-- 练习任务 --
下方摘录文本举了几个合数来说明质因数分解，请列出这些合数。

-- 摘录文本 --
================================
线性筛法找素数_sundowner_新浪博客



求0-N之间额素数,线性筛法是我见过的最好的算法了,具有线性时间复杂度。

现将算法思想描述如下。

说明:解决这个问题的诀窍是如何安排删除的次序,使得每一个非质数都只被删除一次

      中学时学过一个因式分解定理,他说任何一个非质(合)数都可以分解成质数的连乘积。例如,16=pow(2,4)18=2*pow(3,2)691488=pow(2,5)*pow(3,2)*pow(7,4)等。如果把因式分解中最小质数写在最左边,有16=pow(2,4)18=2*9,691488=pow(2,5)*21609,;换句话说,把合数N写成N=pow(p,k)*q,此时q当然是大于p的,因为p是因式分解中最小的质数。由于因式分解的唯一性,任何一个合数N,写成N=pow(p,k)*q的方式也是唯一的。
================================
-- 练习数据 --
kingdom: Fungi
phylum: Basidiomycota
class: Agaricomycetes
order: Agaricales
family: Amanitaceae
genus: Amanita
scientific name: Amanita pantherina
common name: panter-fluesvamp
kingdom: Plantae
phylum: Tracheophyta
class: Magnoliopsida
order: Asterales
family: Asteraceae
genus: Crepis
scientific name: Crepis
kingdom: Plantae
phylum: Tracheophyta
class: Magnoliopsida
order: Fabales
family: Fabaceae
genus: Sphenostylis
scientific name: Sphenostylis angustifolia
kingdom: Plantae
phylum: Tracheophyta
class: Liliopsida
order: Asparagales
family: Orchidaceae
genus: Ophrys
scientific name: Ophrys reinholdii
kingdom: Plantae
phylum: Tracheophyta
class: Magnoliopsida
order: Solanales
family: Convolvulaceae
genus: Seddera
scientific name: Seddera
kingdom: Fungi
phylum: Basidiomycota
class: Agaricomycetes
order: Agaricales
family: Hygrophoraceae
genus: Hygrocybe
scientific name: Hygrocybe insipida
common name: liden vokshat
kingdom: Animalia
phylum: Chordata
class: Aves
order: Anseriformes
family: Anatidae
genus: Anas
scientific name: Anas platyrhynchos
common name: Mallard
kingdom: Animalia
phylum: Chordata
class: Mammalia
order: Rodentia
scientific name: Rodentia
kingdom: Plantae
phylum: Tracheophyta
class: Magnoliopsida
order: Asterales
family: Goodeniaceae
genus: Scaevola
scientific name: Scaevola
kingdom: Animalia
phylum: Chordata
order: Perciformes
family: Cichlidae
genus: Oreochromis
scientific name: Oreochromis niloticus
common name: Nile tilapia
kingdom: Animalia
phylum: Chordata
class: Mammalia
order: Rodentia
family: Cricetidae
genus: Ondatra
================================
-- 本题解答 --
16、18、691488